- _Consignes_
a: Recopiez tout le passage de l'extrait sur Alain, de « La discipline, l'autorité » jusqu'à « stricte et l'autorité. ».
b: D'après la dernière phrase de l'extrait sur Alain, sur quoi reposent les méthodes traditionnelles ? Donnez la liste complète.
c: Rédigez la suite de l'extrait sur Alain à partir de sa dernière phrase.

Alain (1948), ardent défenseur de la pédagogie traditionnelle entre dans ce débat en concevant l'enfance comme une période d'incapacité et d'agitation. Corollaire : il prône un système autoritaire et de tradition. Pour lui, l'enfant a au fond de lui le désir de grandir, de ressembler à un adulte, d'avoir sa compétence. Cependant ses désirs sont vains car l'enfant ne peut pas lui-même suivre le chemin qui le conduirait à réaliser ce but, et c'est le rôle du maître que de l'aider dans cette tâche en lui imposant la contrainte nécessaire. Pour Alain, le maître ne doit pas craindre de déplaire à l'enfant. Et d'ailleurs, il ne doit pas chercher à lui plaire. L'enfant est un être de plaisir. Alain oppose les notions de travail, de difficulté à celles du plaisir et de l'intérêt. « Ce qui intéresse n'instruit jamais ! ». C'est ce constat qui l'a amené à défendre la méthode traditionnelle. « Que le passage de la récréation à la classe soit marquée et solennel, que la cloche ou le sifflet marque le retour à un ordre plus sévère »

La discipline, l'autorité sont les seuls garants, selon Alain, de la réussite du processus d'apprentissage. C'est pour cela que le maître ne doit pas témoigner de la sympathie à l'égard de l'élève. Car « bonté de coeur entraîne paresse, désordre, laisser-aller... ». C'est cette atmosphère de sympathie et d'affectivité qui rend l'éducation familiale inefficace et impossible. Alain se dresse ici, en somme, comme le grand tenant des méthodes traditionnelles basées sur la répression, la punition, la discipline stricte et l'autorité.

- _Données fournies_

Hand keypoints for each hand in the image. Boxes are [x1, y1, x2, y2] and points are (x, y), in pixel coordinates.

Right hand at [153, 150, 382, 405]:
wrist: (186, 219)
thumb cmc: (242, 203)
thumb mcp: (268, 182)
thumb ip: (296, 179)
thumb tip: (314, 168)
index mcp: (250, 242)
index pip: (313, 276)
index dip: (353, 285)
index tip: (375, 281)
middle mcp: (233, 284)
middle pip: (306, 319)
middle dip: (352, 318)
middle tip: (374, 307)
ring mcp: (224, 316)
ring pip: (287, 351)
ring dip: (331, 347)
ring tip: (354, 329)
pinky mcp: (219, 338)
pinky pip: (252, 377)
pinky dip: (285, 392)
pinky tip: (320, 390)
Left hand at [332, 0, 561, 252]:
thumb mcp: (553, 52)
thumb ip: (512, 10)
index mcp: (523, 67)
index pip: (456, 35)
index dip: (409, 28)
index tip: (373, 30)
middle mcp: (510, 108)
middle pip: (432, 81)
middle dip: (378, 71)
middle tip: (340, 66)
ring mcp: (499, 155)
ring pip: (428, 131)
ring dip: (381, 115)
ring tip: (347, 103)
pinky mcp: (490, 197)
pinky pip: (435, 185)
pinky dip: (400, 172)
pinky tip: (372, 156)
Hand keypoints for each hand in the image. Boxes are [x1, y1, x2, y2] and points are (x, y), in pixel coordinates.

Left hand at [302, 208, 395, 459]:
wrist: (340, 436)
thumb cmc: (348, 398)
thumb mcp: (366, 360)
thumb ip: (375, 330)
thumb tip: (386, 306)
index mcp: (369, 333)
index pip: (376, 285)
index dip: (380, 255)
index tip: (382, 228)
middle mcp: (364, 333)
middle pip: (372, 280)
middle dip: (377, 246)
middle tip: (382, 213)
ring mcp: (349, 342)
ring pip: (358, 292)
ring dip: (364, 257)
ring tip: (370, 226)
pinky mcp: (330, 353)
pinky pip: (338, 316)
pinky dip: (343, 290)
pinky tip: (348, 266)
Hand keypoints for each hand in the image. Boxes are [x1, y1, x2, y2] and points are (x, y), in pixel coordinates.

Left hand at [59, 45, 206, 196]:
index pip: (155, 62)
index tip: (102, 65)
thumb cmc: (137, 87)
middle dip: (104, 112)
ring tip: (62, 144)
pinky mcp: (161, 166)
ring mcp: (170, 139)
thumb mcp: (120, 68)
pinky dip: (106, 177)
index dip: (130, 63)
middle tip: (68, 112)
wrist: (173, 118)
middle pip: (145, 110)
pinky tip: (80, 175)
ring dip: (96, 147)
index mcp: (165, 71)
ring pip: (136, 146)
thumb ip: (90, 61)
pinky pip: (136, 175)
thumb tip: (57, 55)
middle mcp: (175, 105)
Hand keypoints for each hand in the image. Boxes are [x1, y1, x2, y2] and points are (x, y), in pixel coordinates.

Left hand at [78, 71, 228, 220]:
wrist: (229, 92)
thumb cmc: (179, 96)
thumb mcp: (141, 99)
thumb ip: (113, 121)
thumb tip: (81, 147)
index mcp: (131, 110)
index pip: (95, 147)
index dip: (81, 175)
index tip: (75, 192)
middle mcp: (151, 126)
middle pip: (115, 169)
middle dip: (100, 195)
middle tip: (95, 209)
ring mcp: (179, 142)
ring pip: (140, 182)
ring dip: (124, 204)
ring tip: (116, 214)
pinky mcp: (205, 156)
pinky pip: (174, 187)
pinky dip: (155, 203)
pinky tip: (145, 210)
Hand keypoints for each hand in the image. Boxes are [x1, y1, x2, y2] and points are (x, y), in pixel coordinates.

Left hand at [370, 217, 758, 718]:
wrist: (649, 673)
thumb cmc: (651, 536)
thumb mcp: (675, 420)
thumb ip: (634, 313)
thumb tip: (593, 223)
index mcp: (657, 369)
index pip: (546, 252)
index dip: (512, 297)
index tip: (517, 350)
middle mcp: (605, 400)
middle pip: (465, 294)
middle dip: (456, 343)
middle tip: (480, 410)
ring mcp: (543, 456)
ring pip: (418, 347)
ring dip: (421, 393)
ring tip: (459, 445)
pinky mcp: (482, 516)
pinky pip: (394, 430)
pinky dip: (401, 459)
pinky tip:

- _Réponses numérotées_
a:
La discipline, l'autorité sont les seuls garants, selon Alain, de la réussite du processus d'apprentissage. C'est pour cela que le maître ne doit pas témoigner de la sympathie à l'égard de l'élève. Car « bonté de coeur entraîne paresse, désordre, laisser-aller... ». C'est cette atmosphère de sympathie et d'affectivité qui rend l'éducation familiale inefficace et impossible. Alain se dresse ici, en somme, comme le grand tenant des méthodes traditionnelles basées sur la répression, la punition, la discipline stricte et l'autorité.

b: la répression, la punition, la discipline stricte, l'autorité

c:
Même son de cloche pour Emile Durkheim (1903) qui conçoit la discipline d'une façon sociologique, donc descriptive. Pour lui, à l'école, la discipline est la « morale » de la classe. Chaque société, selon Durkheim, a besoin de fonctionner (ou mieux fonctionne) sur des règles qui constituent sa morale, sa constitution. Sans ces règles, la vie sociale est impossible. La classe, ou bien l'école, étant une « petite société », elle a besoin de la discipline. En clair, la discipline a un rôle régulateur. L'élève en a besoin pour travailler et performer. Pour Durkheim, l'éducation est une « conformisation » sociale. Elle ne peut donc pas être un processus dans lequel on peut accorder la liberté à l'enfant. D'où il faut user de la contrainte et de la discipline. Selon Durkheim, si la punition ne fait pas l'autorité de la règle, elle empêche néanmoins la règle de perdre son autorité. Pour Durkheim, il s'agit des punitions aussi corporelles que symboliques.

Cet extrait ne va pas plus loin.